O quadro 2 mostra indicações de valores-alvo sistólicos em pessoas com mais de 80 anos de idade, tendo em conta a saúde em geral. Esta informação baseia-se numa integração da experiência clínica e do empirismo. De acordo com isto, para um paciente muito saudável deste grupo etário, uma redução da pressão arterial para um valor de <130 mmHg tende a fazer sentido, enquanto que para um paciente frágil do mesmo grupo etário, um valor-alvo de <150 mmHg poderia ser suficiente. O orador utilizou estudos de caso para ilustrar a terapia individualizada da tensão arterial. Considerando que num paciente masculino frágil de 82 anos com várias comorbilidades (diabetes mellitus tipo 2, obesidade, deficiência cognitiva), um valor sistólico alvo na gama de 141-150 mmHg, um valor-alvo na gama 131-140 mmHg é mais apropriado para um doente frágil de 82 anos que, para além da obesidade e da deficiência de cognição, sofreu um AVC há dois anos. mmHg deve ser apontado, explica o orador.
Literatura:
- Disputa S: Mais profunda é sempre melhor? Tratamento de hipertensão em doentes idosos, Prof. Dr. Sven Streit, Ärztekongress Arosa, 26.03.2021
- Williamson JD, et al: Controlo intensivo vs normal da tensão arterial e resultados de doenças cardiovasculares em adultos de >75 anos: um ensaio clínico aleatório. JAMA 2016; 315: 2673-2682. doi: 10.1001/jama.2016.7050.
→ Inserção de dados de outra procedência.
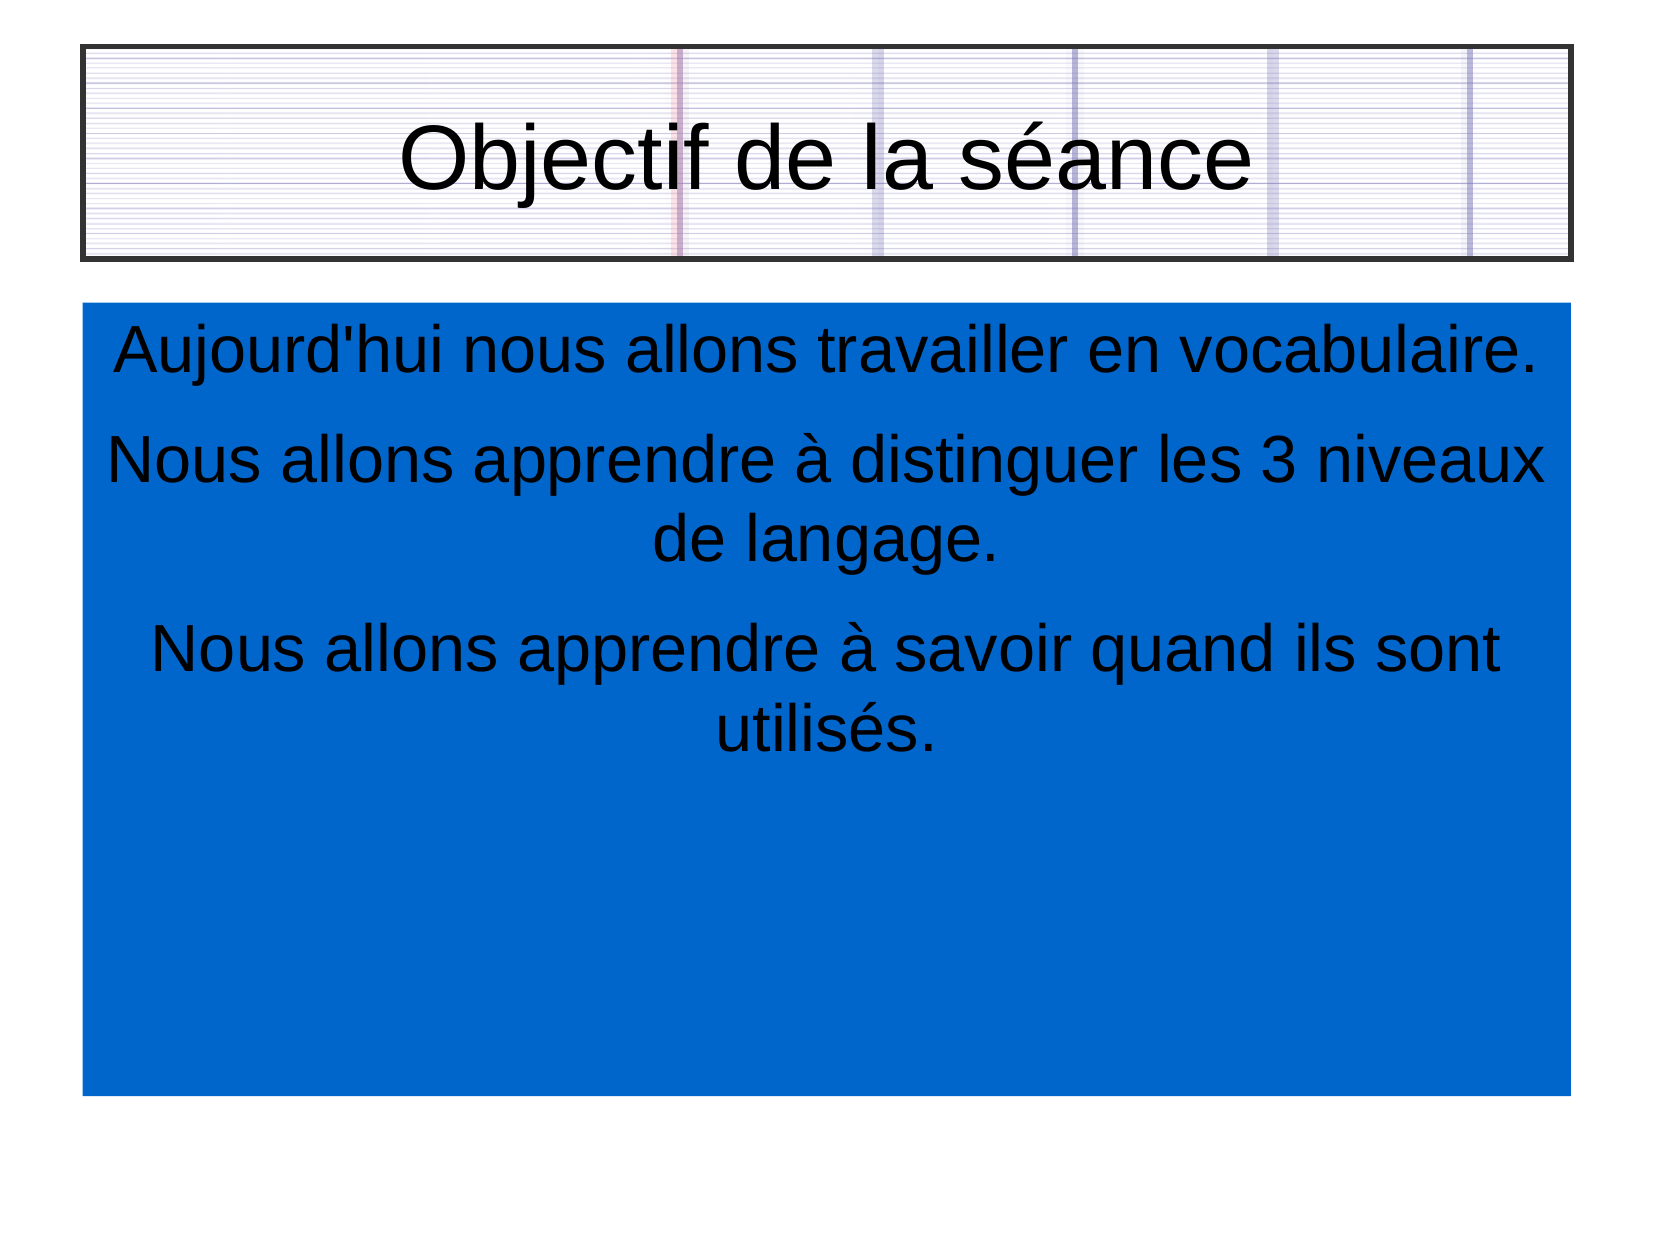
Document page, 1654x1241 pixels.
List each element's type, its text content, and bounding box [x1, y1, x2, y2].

subtitle Aujourd'hui nous allons travailler en vocabulaire. Nous allons apprendre à distinguer les 3 niveaux de langage. Nous allons apprendre à savoir quand ils sont utilisés. [82, 302, 1571, 1097]
title Objectif de la séance [82, 46, 1571, 260]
- Warwick J, et al: Nenhuma prova de que a fragilidade modifica o impacto positivo do tratamento anti-hipertensivo em pessoas muito idosas: uma investigação do impacto da fragilidade sobre o efeito do tratamento no estudo HYpertension in the Very Elderly Trial (HYVET), um ensaio duplo-cego, controlado por placebo, de anti-hipertensivos em pessoas com hipertensão com idade igual ou superior a 80 anos. BMC Med 2015; 13; 78.
- Streit S, et al: Variação nas decisões dos médicos de família sobre o tratamento anti-hipertensivo em indivíduos mais velhos e frágeis em 29 países. BMC Geriatr 2017; 17(1): 93.
- Streit S, et al.: A tensão arterial mais baixa durante o tratamento anti-hipertensivo está associada a uma maior mortalidade por todas as causas e a um declínio cognitivo acelerado na idade mais antiga. Dados do Estudo Leiden 85-plus, Idade e Envelhecimento 2018; 47(4): 545-550.
- Pangilinan J, et al: The Timed Up and Go Test as a Measure of Frailty in Urologic Practice. Urologia 2017; 106: 32-38.
- Sociedade Europeia de Cardiologia: 2018 ESC/ESH Clinical Practice Guidelines for the Management of Arterial Hypertension, www.escardio.org/Guidelines www.escardio.org/Guidelines (último acesso: 23.04.2021)
- Reeve E, et al: Retirada de medicamentos anti-hipertensivos em pessoas idosas. Cochrane Database of Systematic Reviews 2020, Issue 6, Art. N.º: CD012572.
HAUSARZT PRAXIS 2021; 16(5): 26-27 (publicado 5.5.21, antes da impressão).